Context Window Management

Every LLM has a finite context window. When your retrieved chunks exceed this limit, you need a strategy to fit the most relevant content into the available space.

Token Budget Allocation

import tiktoken

def allocate_context(
    question: str,
    chunks: list[dict],
    model: str = "gpt-4o",
    max_context_tokens: int = 12000,  # Reserve space for system prompt + answer
) -> list[dict]:
    """Select chunks that fit within the token budget."""
    enc = tiktoken.encoding_for_model(model)

    selected = []
    used_tokens = len(enc.encode(question)) + 500  # 500 for system prompt overhead

    for chunk in chunks:  # Assumes chunks are already ranked by relevance
        chunk_tokens = len(enc.encode(chunk["text"]))
        if used_tokens + chunk_tokens <= max_context_tokens:
            selected.append(chunk)
            used_tokens += chunk_tokens
        else:
            break  # Stop adding chunks when budget is exhausted

    return selected

# Example token budget for GPT-4o (128K context):
# System prompt:     ~500 tokens
# Retrieved context: ~12,000 tokens (5-10 chunks)
# User question:     ~100 tokens
# Reserved for answer: ~4,000 tokens
# Total used:        ~16,600 tokens (well within 128K)
💡
Apply at work: Even though GPT-4o supports 128K tokens, keep your context to 10–15K tokens.
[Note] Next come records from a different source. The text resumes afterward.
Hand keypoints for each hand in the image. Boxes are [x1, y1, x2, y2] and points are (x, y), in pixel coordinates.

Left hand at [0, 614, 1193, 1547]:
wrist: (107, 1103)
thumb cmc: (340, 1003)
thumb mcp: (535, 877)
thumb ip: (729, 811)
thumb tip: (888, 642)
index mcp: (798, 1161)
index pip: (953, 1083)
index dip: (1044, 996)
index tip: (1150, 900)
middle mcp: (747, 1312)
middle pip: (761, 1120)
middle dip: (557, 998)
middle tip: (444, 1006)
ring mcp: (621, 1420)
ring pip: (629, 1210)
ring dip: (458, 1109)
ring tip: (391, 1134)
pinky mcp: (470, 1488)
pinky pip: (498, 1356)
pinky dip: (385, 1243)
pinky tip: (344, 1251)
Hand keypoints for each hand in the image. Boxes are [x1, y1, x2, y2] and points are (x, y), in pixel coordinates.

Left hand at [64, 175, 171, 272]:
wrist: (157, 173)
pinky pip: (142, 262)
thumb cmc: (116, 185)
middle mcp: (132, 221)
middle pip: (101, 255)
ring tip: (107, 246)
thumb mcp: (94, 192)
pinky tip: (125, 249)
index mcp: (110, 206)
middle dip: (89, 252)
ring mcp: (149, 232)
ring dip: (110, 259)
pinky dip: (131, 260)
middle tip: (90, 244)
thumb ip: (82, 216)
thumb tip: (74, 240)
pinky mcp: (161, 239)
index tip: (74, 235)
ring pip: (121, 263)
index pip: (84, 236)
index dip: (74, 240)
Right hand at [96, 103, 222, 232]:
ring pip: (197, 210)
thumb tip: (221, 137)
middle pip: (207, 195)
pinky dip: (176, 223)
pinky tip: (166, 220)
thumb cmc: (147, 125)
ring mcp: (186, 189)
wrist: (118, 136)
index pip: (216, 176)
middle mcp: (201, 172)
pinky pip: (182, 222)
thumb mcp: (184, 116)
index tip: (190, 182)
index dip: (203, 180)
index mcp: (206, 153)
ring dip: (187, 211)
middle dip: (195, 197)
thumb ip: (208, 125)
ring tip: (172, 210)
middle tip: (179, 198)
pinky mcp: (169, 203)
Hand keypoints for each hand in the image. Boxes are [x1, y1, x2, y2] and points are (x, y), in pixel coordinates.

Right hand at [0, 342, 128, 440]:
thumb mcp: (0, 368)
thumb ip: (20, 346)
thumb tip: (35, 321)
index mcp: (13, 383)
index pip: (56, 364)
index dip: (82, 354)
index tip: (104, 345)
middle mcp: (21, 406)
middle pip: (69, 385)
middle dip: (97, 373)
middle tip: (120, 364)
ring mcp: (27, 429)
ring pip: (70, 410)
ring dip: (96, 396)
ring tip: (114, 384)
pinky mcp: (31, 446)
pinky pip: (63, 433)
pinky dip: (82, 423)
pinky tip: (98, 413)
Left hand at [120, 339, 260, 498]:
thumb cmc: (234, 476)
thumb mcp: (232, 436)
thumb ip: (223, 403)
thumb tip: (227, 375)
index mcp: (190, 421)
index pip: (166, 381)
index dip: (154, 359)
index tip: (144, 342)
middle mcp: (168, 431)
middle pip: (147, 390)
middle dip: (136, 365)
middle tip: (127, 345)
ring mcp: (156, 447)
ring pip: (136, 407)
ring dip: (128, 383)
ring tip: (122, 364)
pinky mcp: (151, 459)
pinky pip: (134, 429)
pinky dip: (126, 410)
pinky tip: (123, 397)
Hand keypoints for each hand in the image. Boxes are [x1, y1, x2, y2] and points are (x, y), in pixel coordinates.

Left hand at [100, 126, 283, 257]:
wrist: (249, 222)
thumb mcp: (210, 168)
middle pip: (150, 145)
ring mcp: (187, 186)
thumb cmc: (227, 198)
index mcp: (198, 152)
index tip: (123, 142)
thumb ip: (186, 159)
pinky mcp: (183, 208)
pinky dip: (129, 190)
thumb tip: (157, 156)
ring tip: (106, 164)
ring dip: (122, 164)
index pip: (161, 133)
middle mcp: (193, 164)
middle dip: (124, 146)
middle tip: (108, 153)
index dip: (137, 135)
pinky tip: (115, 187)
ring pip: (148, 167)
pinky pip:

Research shows that LLM accuracy degrades with very long contexts (the "lost in the middle" problem). More context is not always better — more relevant context is.

Key Takeaways

  • RAG system prompts must explicitly constrain the model to answer only from provided context.
  • Format retrieved chunks with numbered source labels to enable reliable inline citations.
  • Layer multiple hallucination defenses: prompt constraints, self-consistency checks, and confidence scoring.
  • Stream responses to reduce perceived latency from seconds to milliseconds.
  • Keep context to 10–15K tokens even with large context windows — more relevant content beats more content.